Flyte 2 is available today for local execution - distributed execution coming to open source soon. Preview Flyte 2 for production, hosted on Union.ai

ReusePolicy

Package: flyte

Configure a task environment for container reuse across multiple task invocations.

When environment creation is expensive relative to task runtime, reusable containers keep a pool of warm containers ready, avoiding cold-start overhead. The Python process may be reused by subsequent task invocations.

Total concurrent capacity is max_replicas * concurrency. For example, ReusePolicy(replicas=(1, 3), concurrency=2) supports up to 6 concurrent tasks.

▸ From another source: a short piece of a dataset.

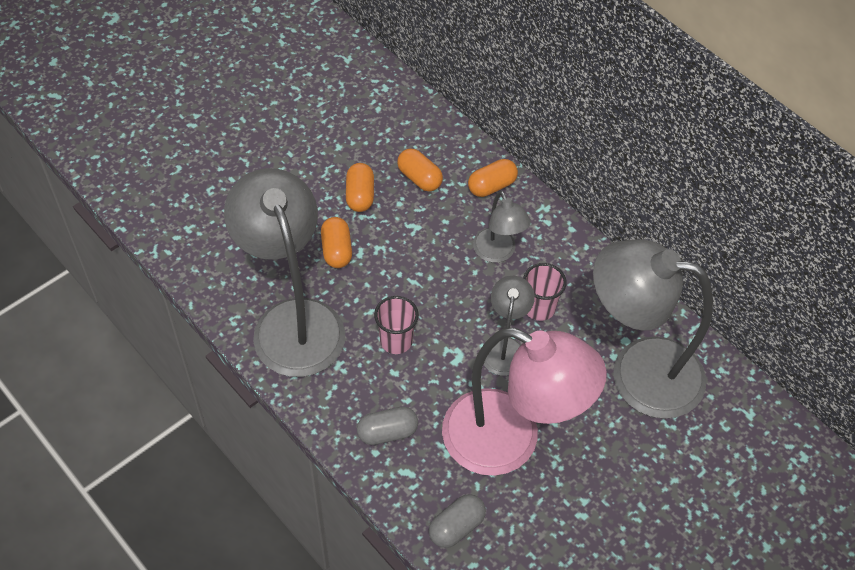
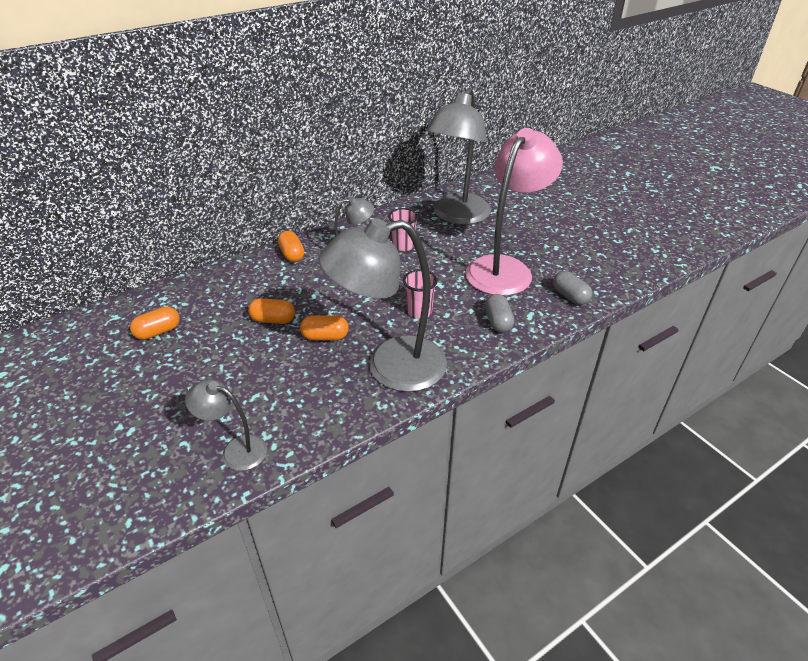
camera: 80 degrees left, 15 degrees down
orange capsule [397,148,443,192] -> orange capsule moved to [130,306,180,340]
grey lamp [484,276,535,376] -> grey lamp moved to [185,379,267,471]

Caution: The environment is shared across invocations — manage memory and resources carefully.

        
    
env = flyte.TaskEnvironment(
    name="fast_env",
    reusable=flyte.ReusePolicy(replicas=(1, 3), concurrency=2),
)

Parameters

        
    
class ReusePolicy(
    replicas: typing.Union[int, typing.Tuple[int, int]],
    idle_ttl: typing.Union[int, datetime.timedelta],
    concurrency: int,
    scaledown_ttl: typing.Union[int, datetime.timedelta],
)

Parameter	Type	Description
`replicas`	`typing.Union[int, typing.Tuple[int, int]]`	Number of container replicas to maintain. - `int`: Fixed replica count, always running (e.g., `replicas=3`). - `tuple(min, max)`: Auto-scaling range (e.g., `replicas=(1, 5)`). Scales between min and max based on demand. Default is `2`. A minimum of 2 replicas is recommended to avoid starvation when the parent task occupies one replica.
`idle_ttl`	`typing.Union[int, datetime.timedelta]`	Environment-level idle timeout — shuts down all replicas when the entire environment has been idle for this duration. Specified as seconds (`int`) or `timedelta`. Minimum 30 seconds. Default is 30 seconds.
`concurrency`	`int`	Maximum concurrent tasks per replica. Values greater than 1 are only supported for `async` tasks. Default is `1`.
`scaledown_ttl`	`typing.Union[int, datetime.timedelta]`	Per-replica scale-down delay — minimum time to wait before removing an individual idle replica. Prevents rapid scale-down when tasks arrive in bursts. Specified as seconds (`int`) or `timedelta`. Default is 30 seconds. Note the distinction: `idle_ttl` controls when the whole environment shuts down; `scaledown_ttl` controls when individual replicas are removed during auto-scaling.

Properties

Property	Type	Description
`max_replicas`	`None`	Returns the maximum number of replicas.
`min_replicas`	`None`	Returns the minimum number of replicas.

Methods

Method	Description
`get_scaledown_ttl()`	Returns the scaledown TTL as a timedelta.

get_scaledown_ttl()

        
    
def get_scaledown_ttl()

Returns the scaledown TTL as a timedelta. If scaledown_ttl is not set, returns None.